The SNES was the golden age. Link to the Past, Super Mario World, DKC and DKC2 setting new standards in side-scrolling platformers, Killer Instinct revolutionizing fighting games, Super Mario Kart popularizing a new genre, Final Fantasy III (VI in Japan), Super Metroid, the Super Star Wars games, the list goes on and on. The SNES had so many good games to play every year it's scary.
NES did so much for console gaming it's hard to put it in scope. With Super Mario Bros. it took things to a whole new level right away. Add the Zelda games, Gradius shootemups, co-op Ninja Turtles games, Metroid, the Castlevanias, the Ninja Gaidens, and you are talking about a system with the predecessors to the majority of franchises anyone cares about.
I like basketball!!1!
I'm probably the real odd-man out here, but I think of all the different systems I've owned, the Sega Dreamcast was my favorite. I've owned several different consoles & handhelds. We currently have a PS, PS2 & XBox in my home, and none of them get the same use for gaming as my Dreamcast did. We use the PS2 mainly as a DVD player, the PS isn't even plugged in, and the XBox sits idle. My favorite controller of all time though is the Dual Shock 2.
Taking guns away from the 99% gives the 1% 100% of the power.
The greatest video games system of all time is the Wii - it has revolutionized the way people interact with the console.
The only difference between all the other game systems is graphics and buttons. Difference between an Atari 2600 and NES/Genesis? More graphics and buttons. NES and SNES/Dreamcast/Playstation? Graphics and buttons. SNES/Playstation/Dreamcast and N64/PS2/XBox? Graphics and buttons. N64/PS2/XBox and PS3/XBox360? Graphics and buttons.
But the Wii is fundamentally different. It's the realization of what the power glove was meant to be. There hasn't been that kind of revolution in gaming since Pong. Maybe the advent of games where you could save your game (with code or battery) from one session to the next. But other than that, it's all graphics and buttons.
paintball
I recently played Phantasy Star 1 in emulation and I was amazed at how good it was, and how good it looked. It stands the test of time much better than any NES RPG I've ever played. Pity Sega didn't keep it up with RPGs. The past few systems they've made have had one or two really good RPGs, a few crap titles, and not much else. When I finished Skies of Arcade for the Dreamcast I looked around for another good RPG, but all I found was Grandia 2 which is fun but is also the most linear game I've ever played. They don't even disguise it. You literally travel from one place to the next, forced along by the game, never to return to previous locations.

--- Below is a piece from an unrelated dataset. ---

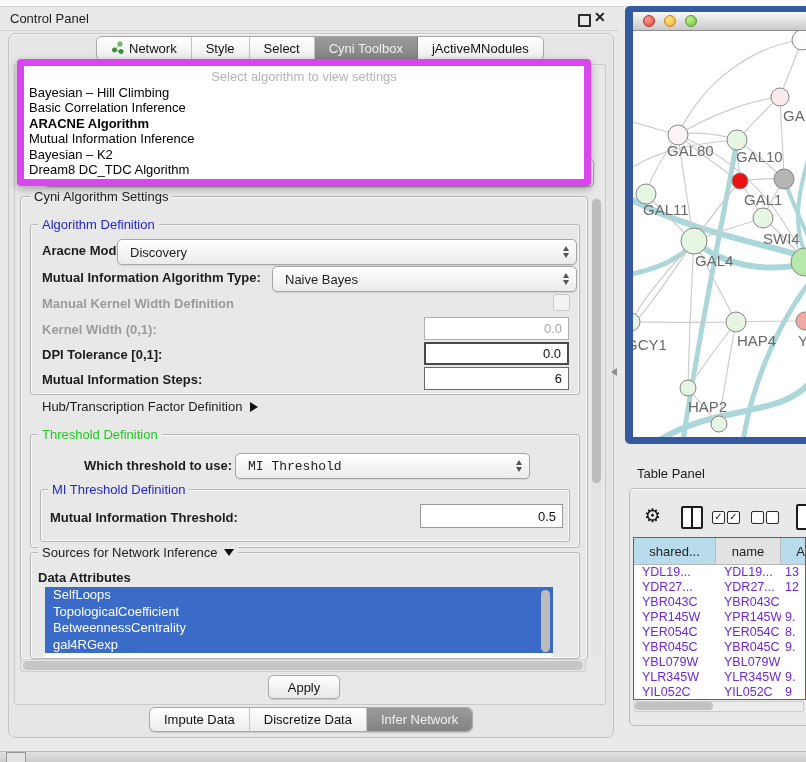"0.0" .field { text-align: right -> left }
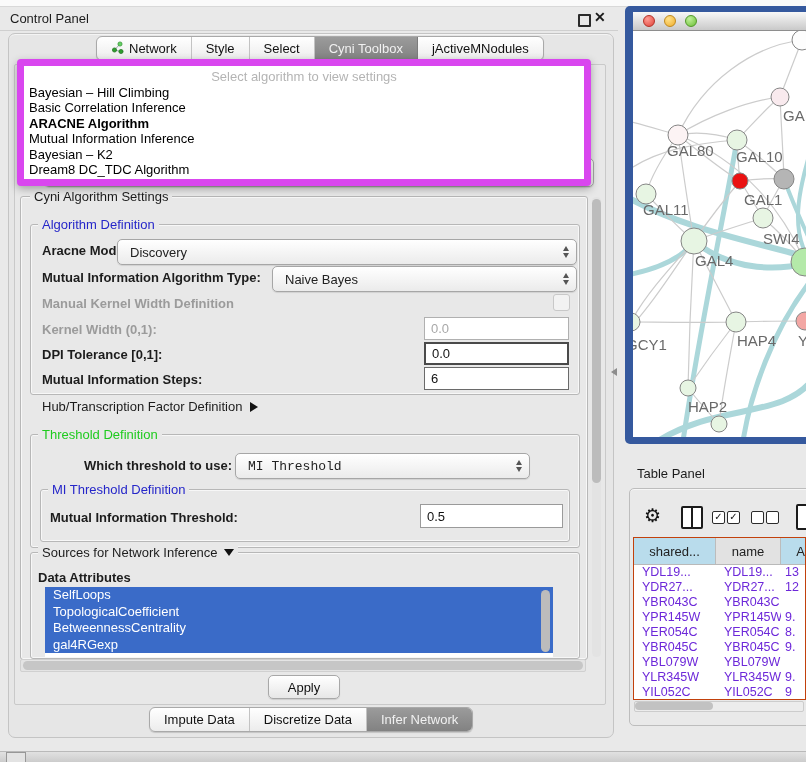"YDL19..." .tp-td { color: #6d28d9 -> #737373; text-align: none -> center }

Sega has for me alwasy been a company that had some really great ideas but either bad luck or bad management. The Genesis was pretty popular, but beyond that they've really been a bit player for most of their existence, except in the arcades.
Chrono Trigger, hands down the best console RPG of all time, with only FF7 and Earthbound coming anywhere close. I've spent more hours playing and replaying Chrono Trigger than any other video game, including the modern FPSes that I tend to prefer these days. Chrono Trigger's blend of humor, flirtatious characters, intense drama, fantastic graphics for a 16-bit system, but most of all: the most compelling, appropriate music ever in a game. I can listen to the music from the game and feel like I'm playing it.